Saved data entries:
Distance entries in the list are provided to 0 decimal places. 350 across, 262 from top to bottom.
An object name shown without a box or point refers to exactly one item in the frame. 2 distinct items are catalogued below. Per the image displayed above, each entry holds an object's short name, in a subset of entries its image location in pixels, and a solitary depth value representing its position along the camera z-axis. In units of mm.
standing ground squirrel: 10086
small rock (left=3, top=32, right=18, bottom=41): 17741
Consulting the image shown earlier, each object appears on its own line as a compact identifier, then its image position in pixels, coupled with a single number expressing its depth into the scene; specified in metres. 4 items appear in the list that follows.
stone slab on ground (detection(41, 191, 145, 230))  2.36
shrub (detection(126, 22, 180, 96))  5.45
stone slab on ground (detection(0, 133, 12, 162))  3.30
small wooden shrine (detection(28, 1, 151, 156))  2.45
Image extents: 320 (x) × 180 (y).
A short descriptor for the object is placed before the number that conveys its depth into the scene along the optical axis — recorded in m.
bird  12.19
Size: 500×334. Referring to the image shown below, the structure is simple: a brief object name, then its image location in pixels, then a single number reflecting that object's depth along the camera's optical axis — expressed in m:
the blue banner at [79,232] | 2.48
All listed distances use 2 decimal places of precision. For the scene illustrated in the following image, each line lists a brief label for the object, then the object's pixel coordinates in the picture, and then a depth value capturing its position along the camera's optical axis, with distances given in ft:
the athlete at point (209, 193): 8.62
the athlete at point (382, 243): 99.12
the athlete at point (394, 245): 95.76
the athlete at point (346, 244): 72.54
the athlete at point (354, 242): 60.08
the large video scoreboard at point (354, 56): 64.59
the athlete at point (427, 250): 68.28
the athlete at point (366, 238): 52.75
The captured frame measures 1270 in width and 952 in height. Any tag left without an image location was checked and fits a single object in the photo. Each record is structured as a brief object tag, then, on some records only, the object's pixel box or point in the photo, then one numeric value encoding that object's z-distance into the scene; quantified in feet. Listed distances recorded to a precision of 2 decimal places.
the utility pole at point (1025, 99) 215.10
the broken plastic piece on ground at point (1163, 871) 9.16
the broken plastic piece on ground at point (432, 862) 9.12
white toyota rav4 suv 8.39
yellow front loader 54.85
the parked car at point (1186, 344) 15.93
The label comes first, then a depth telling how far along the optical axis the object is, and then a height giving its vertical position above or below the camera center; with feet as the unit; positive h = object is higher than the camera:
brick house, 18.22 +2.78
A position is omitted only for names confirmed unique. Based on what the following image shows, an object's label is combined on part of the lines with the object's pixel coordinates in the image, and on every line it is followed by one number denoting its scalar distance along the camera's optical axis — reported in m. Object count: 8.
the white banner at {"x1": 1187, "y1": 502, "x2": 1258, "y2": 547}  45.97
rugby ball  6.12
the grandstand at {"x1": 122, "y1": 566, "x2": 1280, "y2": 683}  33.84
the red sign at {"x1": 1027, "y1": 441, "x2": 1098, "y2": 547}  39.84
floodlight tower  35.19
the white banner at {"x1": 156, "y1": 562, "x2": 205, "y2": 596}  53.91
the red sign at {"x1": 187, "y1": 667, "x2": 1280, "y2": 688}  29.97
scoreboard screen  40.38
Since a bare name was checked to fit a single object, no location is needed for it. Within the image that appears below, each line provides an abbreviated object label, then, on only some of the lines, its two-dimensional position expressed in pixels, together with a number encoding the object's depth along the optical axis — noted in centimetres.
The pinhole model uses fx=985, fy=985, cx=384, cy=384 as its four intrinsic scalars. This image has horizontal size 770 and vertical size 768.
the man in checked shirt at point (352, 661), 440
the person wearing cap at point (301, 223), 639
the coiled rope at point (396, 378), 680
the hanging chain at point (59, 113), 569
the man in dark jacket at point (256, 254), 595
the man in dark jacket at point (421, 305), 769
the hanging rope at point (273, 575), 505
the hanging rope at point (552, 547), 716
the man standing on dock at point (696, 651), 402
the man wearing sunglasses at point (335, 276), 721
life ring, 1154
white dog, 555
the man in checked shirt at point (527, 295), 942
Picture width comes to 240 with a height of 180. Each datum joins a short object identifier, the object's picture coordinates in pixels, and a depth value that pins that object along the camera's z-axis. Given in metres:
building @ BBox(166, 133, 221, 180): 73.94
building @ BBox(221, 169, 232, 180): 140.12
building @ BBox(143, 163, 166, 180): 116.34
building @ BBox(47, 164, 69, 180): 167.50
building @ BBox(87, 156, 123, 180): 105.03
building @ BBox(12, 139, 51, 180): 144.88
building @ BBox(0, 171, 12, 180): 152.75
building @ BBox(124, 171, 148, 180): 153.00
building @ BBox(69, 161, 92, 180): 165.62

=== DIRECTIONS FOR THIS TASK ===
Retype all of the entries precisely as they are.

=== RESPONSE TO THE TASK ===
Distance entries in the list are provided to 0 decimal places. 350 across, 262 from top to bottom.
An object name shown without a box or point refers to exactly one item in the frame. 2 distinct items are catalogued below. Per the image displayed above, each entry holds an object's short name, in a subset of entries its image location in pixels, and a solitary depth value representing its position along the camera z-axis. In units of mm.
standing ground squirrel: 10086
small rock (left=3, top=32, right=18, bottom=41): 17741
Consulting the image shown earlier, each object appears on its own line as a compact identifier, then its image position in pixels, coupled with a single number expressing its depth into the scene; specified in metres. 4 items appear in the list that follows.
stone slab on ground (detection(41, 191, 145, 230))  2.36
shrub (detection(126, 22, 180, 96))  5.45
stone slab on ground (detection(0, 133, 12, 162))  3.30
small wooden shrine (detection(28, 1, 151, 156))  2.45
Image extents: 320 (x) × 180 (y).
A short descriptor for the object is placed before the number that conveys its depth into the scene along the optical axis — recorded in m.
bird  12.19
Size: 500×334. Referring to the image shown below, the structure is simple: a brief object name, then its image location in pixels, then a single number reflecting that object's depth along the camera's optical axis — expressed in m:
the blue banner at [79,232] | 2.48
All listed distances use 2 decimal places of precision. For the scene illustrated in the following image, each line lists a brief label for the object, then the object's pixel coordinates in the picture, and then a depth value capturing its position along the camera's optical axis, with distances given in ft:
the athlete at point (209, 193): 8.62
the athlete at point (382, 243): 99.12
the athlete at point (394, 245): 95.76
the athlete at point (346, 244): 72.54
the athlete at point (354, 242): 60.08
the large video scoreboard at point (354, 56): 64.59
the athlete at point (427, 250): 68.28
the athlete at point (366, 238): 52.75
The captured frame measures 1270 in width and 952 in height. Any tag left without an image location was checked and fits a single object in the photo. Each record is structured as a brief object tag, then, on some records only, the object's pixel box or point in the photo, then one numeric value encoding that object's z-distance into the scene; quantified in feet. Listed distances recorded to a precision of 2 decimal places.
the utility pole at point (1025, 99) 215.10
the broken plastic piece on ground at point (1163, 871) 9.16
the broken plastic piece on ground at point (432, 862) 9.12
white toyota rav4 suv 8.39
yellow front loader 54.85
the parked car at point (1186, 344) 15.93
The label comes first, then a depth telling how far along the optical axis the object is, and then a height giving its vertical position above or below the camera center; with feet as the unit; positive h = object is higher than the camera:
brick house, 18.22 +2.78
A position is omitted only for names confirmed unique. Based on what the following image shows, an object's label is combined on part of the lines with the object's pixel coordinates in the image, and on every line it is followed by one number denoting its scalar distance along the camera's optical axis — reported in m. Object count: 8.
the white banner at {"x1": 1187, "y1": 502, "x2": 1258, "y2": 547}  45.97
rugby ball  6.12
the grandstand at {"x1": 122, "y1": 566, "x2": 1280, "y2": 683}  33.84
the red sign at {"x1": 1027, "y1": 441, "x2": 1098, "y2": 547}  39.84
floodlight tower  35.19
the white banner at {"x1": 156, "y1": 562, "x2": 205, "y2": 596}  53.91
the red sign at {"x1": 187, "y1": 667, "x2": 1280, "y2": 688}  29.97
scoreboard screen  40.38
Since a bare name was checked to fit a single object, no location is needed for it. Within the image that appears below, each line provides an abbreviated object label, then, on only some of the lines, its two-dimensional position expressed in pixels, together with a number encoding the object's depth along the optical axis — noted in centimetres.
The pinhole model uses fx=985, fy=985, cx=384, cy=384 as its four intrinsic scalars. This image has horizontal size 770 and vertical size 768.
the man in checked shirt at point (352, 661), 440
the person wearing cap at point (301, 223), 639
the coiled rope at point (396, 378), 680
the hanging chain at point (59, 113), 569
the man in dark jacket at point (256, 254), 595
the man in dark jacket at point (421, 305), 769
the hanging rope at point (273, 575), 505
the hanging rope at point (552, 547), 716
the man standing on dock at point (696, 651), 402
the man wearing sunglasses at point (335, 276), 721
life ring, 1154
white dog, 555
the man in checked shirt at point (527, 295), 942
Picture width comes to 240 with a height of 180. Each datum joins a short object identifier, the object's picture coordinates in pixels, and a depth value that pins that object along the camera's z-axis. Given in metres:
building @ BBox(166, 133, 221, 180): 73.94
building @ BBox(221, 169, 232, 180): 140.12
building @ BBox(143, 163, 166, 180): 116.34
building @ BBox(47, 164, 69, 180): 167.50
building @ BBox(87, 156, 123, 180): 105.03
building @ BBox(12, 139, 51, 180): 144.88
building @ BBox(0, 171, 12, 180): 152.75
building @ BBox(124, 171, 148, 180): 153.00
building @ BBox(69, 161, 92, 180): 165.62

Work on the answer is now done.